Coordinated efforts to develop standardized, comprehensive research toolkits of meat-relevant species would exponentially accelerate cultivated meat research.
Open-access research into growth factors required for proliferation, maintenance, and differentiation of cell types relevant to cultivated meat will support both academic and industry research efforts. This research could include screening of species-specific growth factors under a variety of conditions and in a variety of cell types to characterize cross-species compatibility, which informs commercial efforts to scale production of the most widely used growth factors. Research should also seek to define optimal concentrations of individual growth factors and cocktails for achieving various cell states or behaviors, as well as understanding interactions between growth factors.
Metabolic and physiological characteristics of microbial strains define the commercial potential of any fermentative process, but only a minimal number of strains have been scaled up for commercial production of alternative protein. To broaden the spectrum of available microorganisms, systematic investigation into the physiology of novel microbial strains is needed to identify strains suitable for fermentation.
A more comprehensive understanding of the processes, structures, and molecular constituents governing meat's organoleptic properties will inform the production of alternative proteins.

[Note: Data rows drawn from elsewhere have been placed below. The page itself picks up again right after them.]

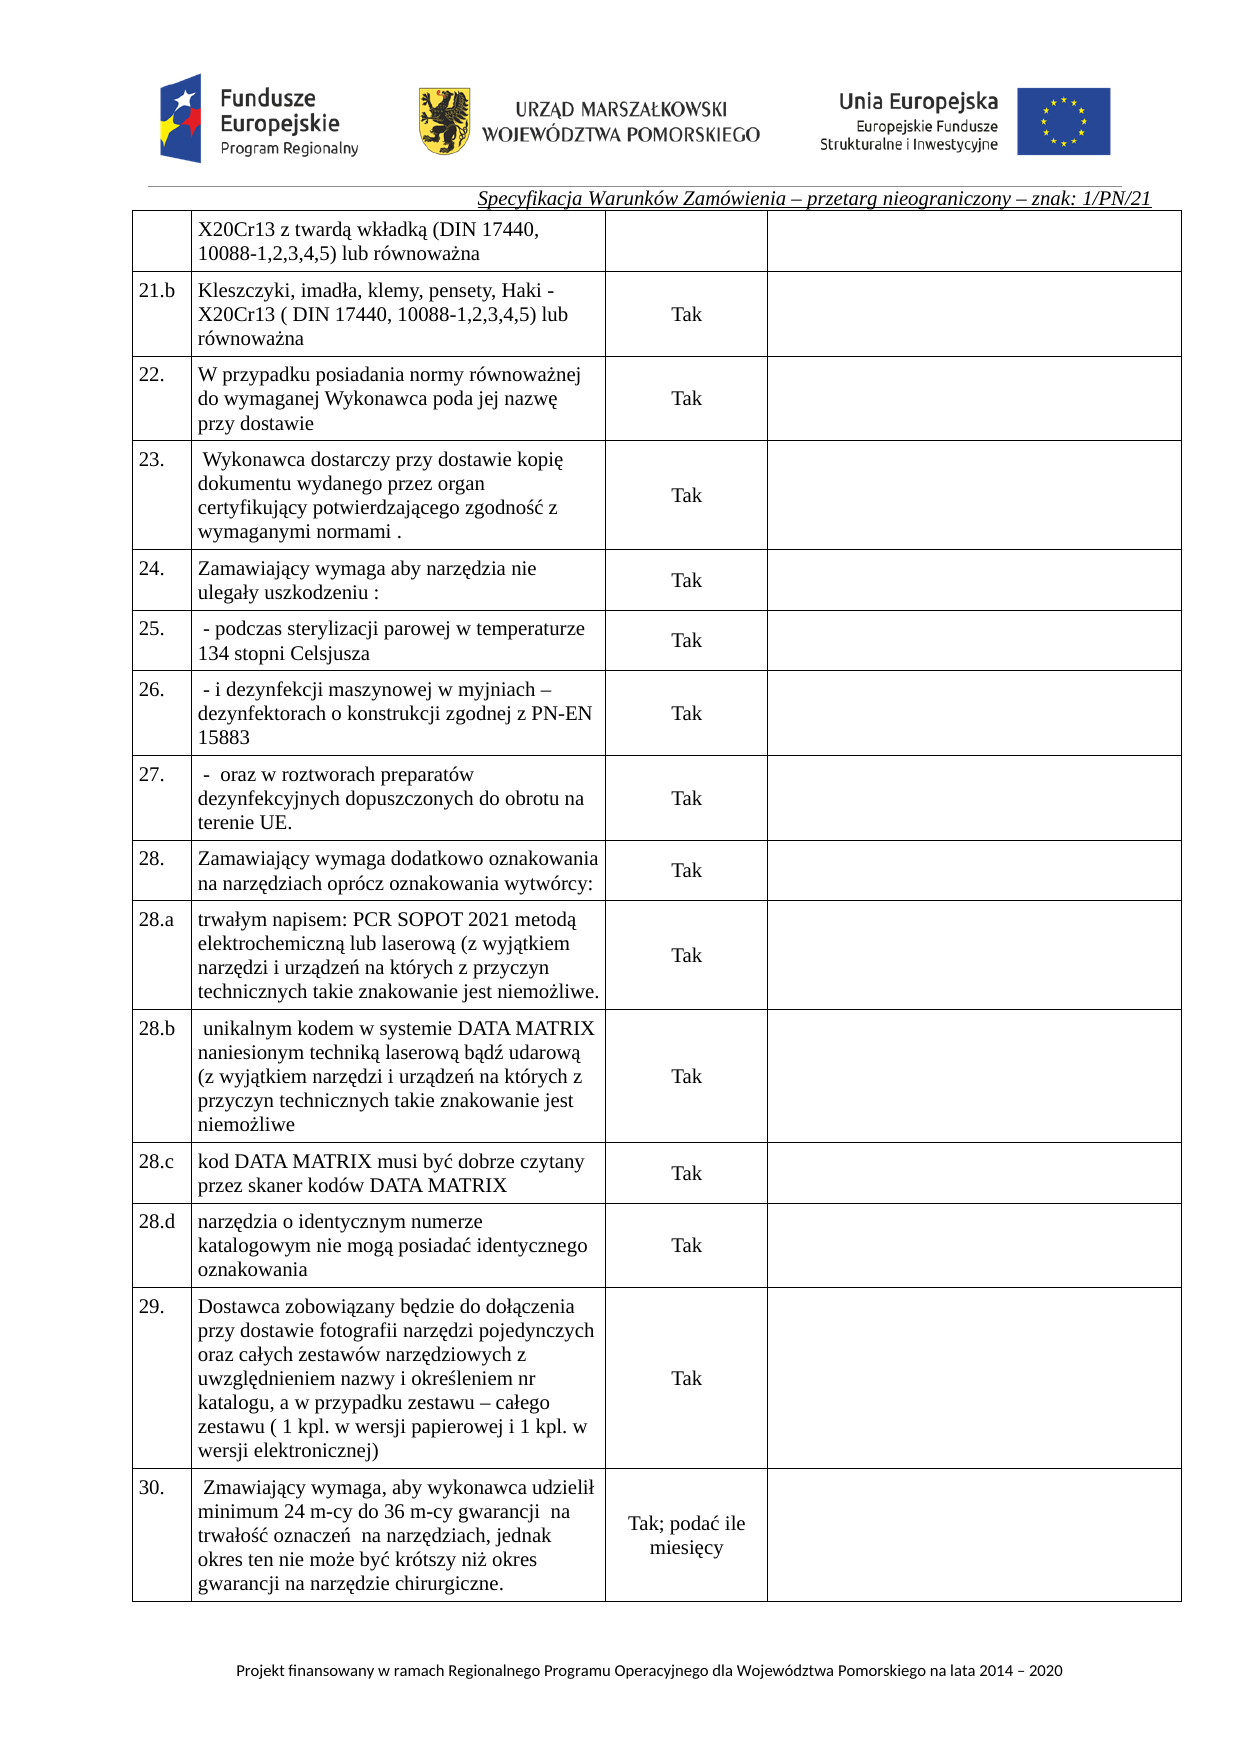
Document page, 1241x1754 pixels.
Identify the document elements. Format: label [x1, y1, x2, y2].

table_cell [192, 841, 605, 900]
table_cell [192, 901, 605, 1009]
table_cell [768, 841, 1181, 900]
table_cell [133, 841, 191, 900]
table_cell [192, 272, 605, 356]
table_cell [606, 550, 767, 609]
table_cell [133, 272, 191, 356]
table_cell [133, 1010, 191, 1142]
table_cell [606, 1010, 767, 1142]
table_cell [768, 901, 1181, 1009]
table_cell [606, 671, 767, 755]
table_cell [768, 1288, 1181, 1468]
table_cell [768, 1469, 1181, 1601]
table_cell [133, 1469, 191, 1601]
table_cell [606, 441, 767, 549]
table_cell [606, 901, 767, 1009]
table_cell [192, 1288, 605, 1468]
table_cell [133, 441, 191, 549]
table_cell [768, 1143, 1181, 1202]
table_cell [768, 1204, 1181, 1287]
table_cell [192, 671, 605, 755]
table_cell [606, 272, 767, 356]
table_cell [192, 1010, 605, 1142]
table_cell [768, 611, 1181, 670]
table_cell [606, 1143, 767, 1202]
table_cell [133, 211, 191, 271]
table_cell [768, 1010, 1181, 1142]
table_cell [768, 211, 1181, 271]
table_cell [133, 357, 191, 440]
picture [147, 73, 1123, 187]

For tissue-structured cultivated meat production, the transition from the proliferation phase to differentiation phase may involve seeding cells onto a prefabricated scaffold within a perfusion bioreactor. Medium is then perfused through the cell-laden scaffold, providing nutrients and oxygen as cells differentiate and mature. Computational models are needed to describe fluid flow through scaffolds to better understand mass transfer and shear forces. These models will inform considerations for scaffold materials, geometries, dimensions, fabrication methods, and bioprocess design as well as considerations for the composition and viscosity of the medium.
Companies entering the alt protein space often struggle to secure line time at demonstration-scale and mid-scale commercial production facilities. Greater availability of mid-scale contract capacity would reduce capital outlays and facilitate scaling, allowing alt protein companies to maintain greater control over their equity and exercise more influence within the supply chain. Contracting production allows for a more modular supply chain, with participants achieving gains from specialization, allowing for better financial and organizational structuring around core competencies.
The alternative protein industry has a significant need for workers and innovators with specialized knowledge spanning multiple traditional disciplines. However, since few universities offer alternative protein majors or dedicated subject matter, most alternative protein knowledge has to be learned on the job. The alternative protein industry needs educational programming that can cover the depth and complexity of knowledge, experience, and skills required within the context of traditional academic institutions as well as post-graduate professional development and training opportunities.
Rather than relying on recombinant growth factors, cultivated meat companies could use conditioned media from animal cells producing high levels of these molecules.
More frameworks for academic-industry collaboration could help build talent pipelines, create research commercialization pathways, and drive alignment on research priorities.
Microbial fermentation provides an efficient method for generating lipid molecules that are chemically identical to those produced by animals. Research efforts are needed to expand current knowledge about the process of engineering the appropriate metabolic pathways for the synthesis of animal lipids into microbial organisms well-suited for large-scale fermentation.